Rocky Peak Ridge offers outstanding views from its summit, and it is usually less crowded than its larger, more accessible neighbor, Giant. The trail from the east is said to be one of the finest in the Adirondacks, from a scenic perspective, but those views come at a price with significant elevation gain and loss over a serious of smaller summits.
How to get there
There is a trail to Rocky Peak that leaves the Giant trail, but for those who are just looking to ascend Rocky Peak, the most direct parking area leaves from Lake Placid and follow Route 73 east for 27.5 miles, then turns left on Route 9 at the spaghetti junction and follow that for about 4.5 miles. The parking area and trailhead are on the left.
By the numbers
- Elevation: 4,420 feet
- Elevation gain: 4,700 feet
- Distance: 6.7 miles, one way
- Rocky Peak Ridge is High Peak #20
The East Trail is a scenic and demanding hike that follows a long, mostly exposed ridge as it goes over several lower peaks on its way to the summit of Rocky Peak Ridge. Along the way this trail gains, loses, then regains a lot of ground, adding up to a whopping 4,700 feet of total elevation gain. Hikers can also approach Rocky Peak Ridge by going over the shoulder of Giant Mountain. It's easier than the East Trail but still a strenuous hike. Both approaches should only be attempted by experienced hikers.
Be prepared for a lot of ups and downs! The trail leaves the parking area and works its way up, following a stream at one point, to a lookout at 1.6 miles followed by a brief climb to the summit of Blueberry Cobbles at 1.9 miles. There is a trail junction shortly after the summit, with the left route passing more views and right descending more directly into Mason Notch, where the two paths converge.
Leaving the notch, the path climbs over the wooded summit of Mason Mountain at 2.8 miles, descends into another notch, then climbs steeply to the summit of Bald Peak at 3.9 miles. The 3,060-foot, open summit of this peak is a great place to turn around if you're already feeling tired from the hike — the trail is only going to get more difficult past this point.

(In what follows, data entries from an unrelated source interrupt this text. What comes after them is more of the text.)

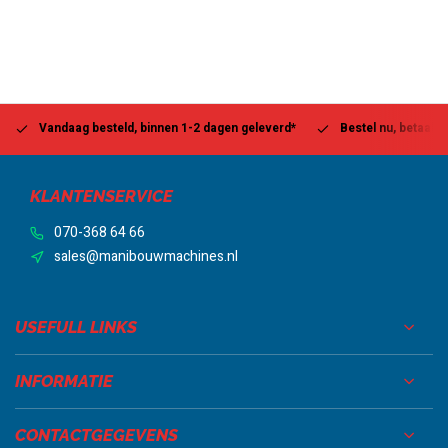
Vandaag besteld, binnen 1-2 dagen geleverd*
Bestel nu, betaal la
KLANTENSERVICE
070-368 64 66
sales@manibouwmachines.nl
USEFULL LINKS
INFORMATIE
CONTACTGEGEVENS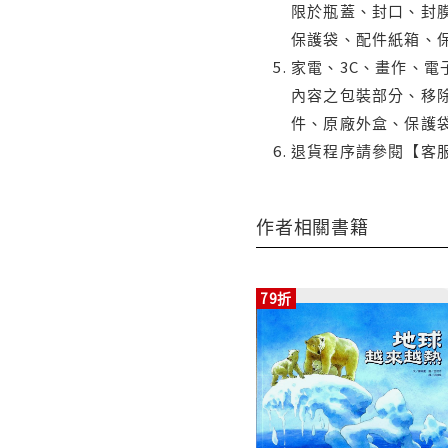
限於瓶蓋、封口、封膜
保護袋、配件紙箱、
家電、3C、畫作、
內容之包裝部分、移除
件、原廠外盒、保護
退貨程序請參閱【客
作者相關書籍
79折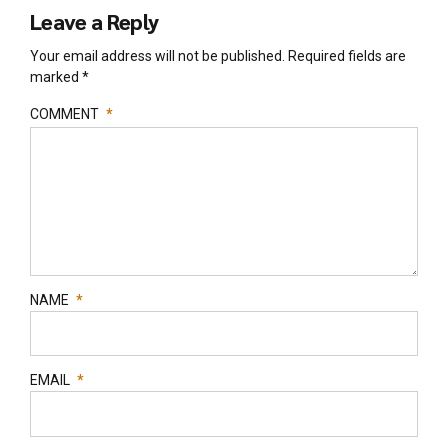
Leave a Reply
Your email address will not be published. Required fields are
marked *
COMMENT
*
NAME
*
EMAIL
*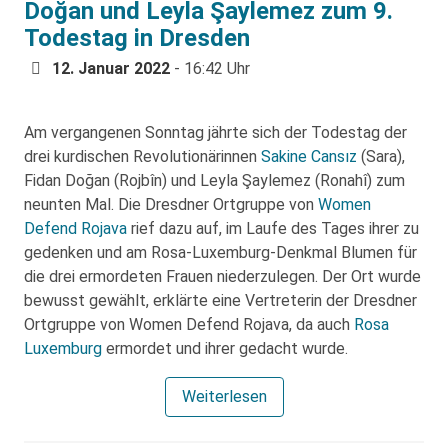
Doğan und Leyla Şaylemez zum 9.
Todestag in Dresden
12. Januar 2022
- 16:42 Uhr
Am vergangenen Sonntag jährte sich der Todestag der
drei kurdischen Revolutionärinnen
Sakine Cansız
(Sara),
Fidan Doğan (Rojbîn) und Leyla Şaylemez (Ronahî) zum
neunten Mal. Die Dresdner Ortgruppe von
Women
Defend Rojava
rief dazu auf, im Laufe des Tages ihrer zu
gedenken und am Rosa-Luxemburg-Denkmal Blumen für
die drei ermordeten Frauen niederzulegen. Der Ort wurde
bewusst gewählt, erklärte eine Vertreterin der Dresdner
Ortgruppe von Women Defend Rojava, da auch
Rosa
Luxemburg
ermordet und ihrer gedacht wurde.
Weiterlesen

Leaving the summit, the trail descends into Dickerson Notch, then it begins a long climb along the ridge to the top of the 4,060-foot Rocky Peak at 5.4 miles. After a few minor bumps the path descends to the outlet of Mary Louise Pond at 6.1 miles. There is a designated campsite on the left, just before the outlet. Leaving the pond, the trail climbs through open meadows to the summit of Rocky Peak Ridge at 6.7 miles.
There is a primitive tent site near the outlet to Mary Louise Pond, which is just below the summit of Rocky Peak Ridge. The waterbody is small and swimming is not recommended. The real attraction here is being able to camp so close to the top of a High Peak, which is a rare thing since camping is generally prohibited above 4,000 feet unless at a designated site.
Snowshoeing Rocky Peak Ridge in winter is a serious endeavor that should only be attempted after tackling a few of the area's smaller mountains. Snowshoes are required and will suffice on the lower reaches of the trail, but snow spikes are highly recommended on the steep, mostly exposed ridge and on the upper reaches of the mountain. The open stretches along the East Trail are particularly hazardous when icy and should only be attempted by hikers with the proper gear and with experience on steep, open, icy routes. This is especially important on the descent.
Expect a significant drop in temperature as elevation is gained, and be prepared for strong winds along the ridge line and on the summit. Always bring extra layers, especially for higher elevations, and don't hesitate to turn around if the weather starts to turn. Goggles and a face mask are highly recommended.